By Mellara Gold
What My Two Pregnancies Taught Me About Strength, Trust, and Listening

When I became pregnant with my first child, I had already been teaching yoga for several years. I assumed pregnancy would simply become another chapter of my practice.
Instead, it changed my understanding of yoga completely.
Like many first-time mothers, I was filled with excitement. But beneath that excitement lived something I rarely spoke about.
Fear.
Not because anyone had told me there was something wrong. There wasn’t.
I simply became deeply aware that I was responsible for this tiny life growing inside me, and suddenly everything felt precious.
Would I move too much?
Would I lift something too heavy?
Could I somehow do something that might jeopardize this pregnancy?
Looking back now, I realize those fears are probably more common than many women admit.
Although I had been teaching yoga for years, I found myself exercising less than I had expected.
I wasn’t trying to become stronger.
I was trying to become quieter.
My husband and I took long walks along the beach. I swam at our local gym. My yoga practice became slower, gentler, and more contemplative. Rather than asking my body to accomplish something, I simply listened to it.
One of the greatest gifts prenatal yoga gave me during that first pregnancy wasn’t flexibility or strength.
It was permission.
Permission to slow down.
Permission to trust that sometimes less really is more.
Permission to let awareness—not ambition—guide my practice.

People often think prenatal yoga is primarily about preparing for labor through movement, breathing techniques, and specific postures.
Those things certainly have value.
A thoughtful prenatal practice can help maintain mobility, improve circulation, ease back discomfort, support posture as the body changes, encourage healthy breathing, and develop greater awareness of the pelvic floor.
But for me, something quieter was happening.
Every practice became an opportunity to ask one simple question:
What does my body need today?
Looking back, I realize that question became one of the first lessons of motherhood.
By the time I became pregnant with my second child, everything felt different.
Perhaps it was because I had already experienced pregnancy once before. Perhaps it was because this baby had a different temperament from the very beginning.
Our first baby had been colicky and awake much of the night during those early months. Like many new parents, we experienced the exhaustion that comes with caring for a baby who struggles to settle.

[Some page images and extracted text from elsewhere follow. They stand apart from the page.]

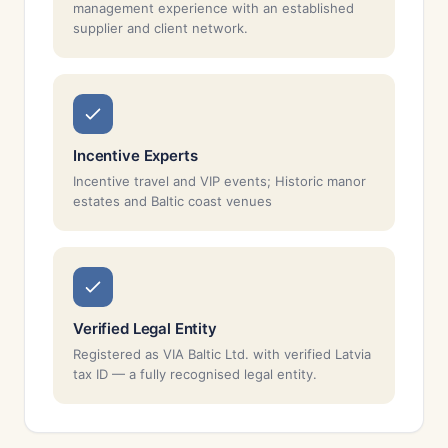
management experience with an established
supplier and client network.
Incentive Experts
Incentive travel and VIP events; Historic manor
estates and Baltic coast venues
Verified Legal Entity
Registered as VIA Baltic Ltd. with verified Latvia
tax ID — a fully recognised legal entity.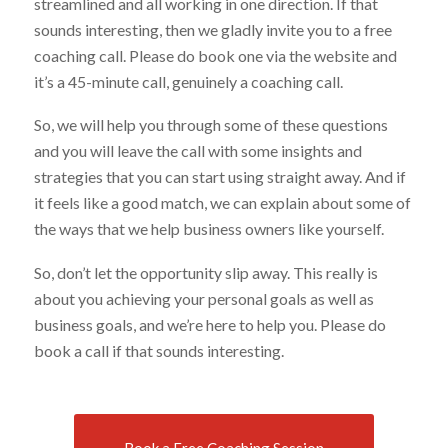
streamlined and all working in one direction. If that
sounds interesting, then we gladly invite you to a free
coaching call. Please do book one via the website and
it’s a 45-minute call, genuinely a coaching call.
So, we will help you through some of these questions
and you will leave the call with some insights and
strategies that you can start using straight away. And if
it feels like a good match, we can explain about some of
the ways that we help business owners like yourself.
So, don’t let the opportunity slip away. This really is
about you achieving your personal goals as well as
business goals, and we’re here to help you. Please do
book a call if that sounds interesting.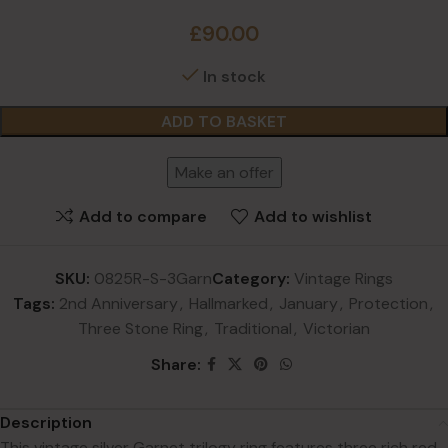
£
90.00
In stock
ADD TO BASKET
Make an offer
Add to compare
Add to wishlist
SKU:
0825R-S-3Garn
Category:
Vintage Rings
Tags:
2nd Anniversary
,
Hallmarked
,
January
,
Protection
,
Three Stone Ring
,
Traditional
,
Victorian
Share:
Description
This vintage silver Garnet trilogy ring features three rich red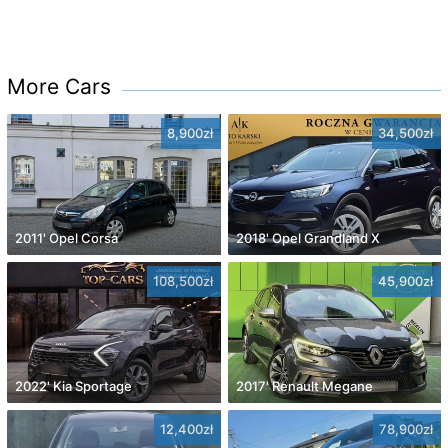
More Cars
8,900zł
34,500zł
2011' Opel Corsa
2018' Opel Grandland X
108,500zł
45,900zł
2022' Kia Sportage
2017' Renault Megane
12,400zł
78,900zł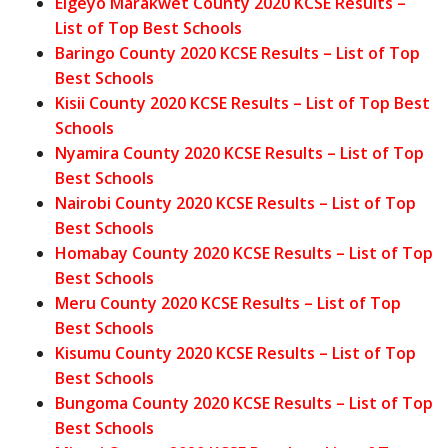
Elgeyo Marakwet County 2020 KCSE Results –
List of Top Best Schools
Baringo County 2020 KCSE Results – List of Top
Best Schools
Kisii County 2020 KCSE Results – List of Top Best
Schools
Nyamira County 2020 KCSE Results – List of Top
Best Schools
Nairobi County 2020 KCSE Results – List of Top
Best Schools
Homabay County 2020 KCSE Results – List of Top
Best Schools
Meru County 2020 KCSE Results – List of Top
Best Schools
Kisumu County 2020 KCSE Results – List of Top
Best Schools
Bungoma County 2020 KCSE Results – List of Top
Best Schools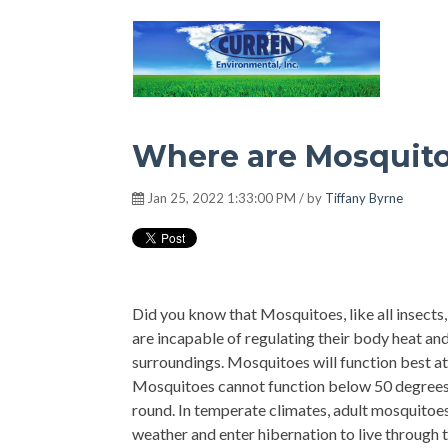
Hot Environment
Where are Mosquito
Jan 25, 2022 1:33:00 PM / by
Tiffany Byrne
Did you know that Mosquitoes, like all insects
are incapable of regulating their body heat and
surroundings. Mosquitoes will function best at
Mosquitoes cannot function below 50 degrees F
round. In temperate climates, adult mosquitoe
weather and enter hibernation to live through t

My second pregnancy began from a different place.
I was sleeping better.
I felt more confident.
And I realized something I hadn’t fully understood the first time around.
I actually needed movement.
Living in San Francisco with a toddler meant life naturally involved activity. We walked the city’s hills almost every day. We attended mommy-and-me classes together, and I returned to a more regular yoga practice.
Not because I wanted to stay fit.
Not because I was trying to “bounce back.”
But because I understood that motherhood asks a great deal of us physically.
We carry children.
Lift them.
Bend.
Squat.
Rock.
Soothe.
And keep showing up, day after day.
This time, movement didn’t feel like something to fear.
It felt like a way of preparing—not only for birth, but for the everyday realities of motherhood.
Yoga helped me build strength.

Walking strengthened my legs and endurance.
Breathwork reminded me how to soften when life became busy.
Together, these practices helped me feel calmer, more capable, and more present as our family prepared to grow.
When labor finally arrived, I wasn’t thinking about yoga poses.
I wasn’t remembering sequences.
Instead, I found myself returning to the same qualities yoga had quietly been cultivating all along.
Breathe.
Stay present.
Soften what doesn’t need to fight.
Trust your body.
I couldn’t control birth.
But I could return, again and again, to the present moment.
Today, more than nineteen years later, I still think about those two pregnancies.
The first taught me restraint.
The second taught me confidence.
One required me to slow down.
The other invited me to move with greater trust.
Neither was better than the other.
Each asked something different of me, and yoga helped me listen closely enough to respond.
Looking back, I don’t think prenatal yoga was preparing me only for labor.
It was preparing me for the thousands of ordinary moments that would follow.
The middle-of-the-night feedings.
The endless carrying.
The uncertainty.
The joy.
The moments when I would need patience instead of perfection, presence instead of control.
Pregnancy lasts only a season.
Motherhood becomes a lifetime.

And the qualities yoga was quietly cultivating all those years ago—awareness, adaptability, strength, and trust—have remained with me long after my children outgrew my arms.
They continue to shape not only the way I practice yoga, but the way I move through life itself.
Disclaimer
The Content is not intended to be a substitute for professional medical advice, diagnosis, or treatment. Always seek the advice of your physician or other qualified health provider with any questions you may have regarding a medical condition.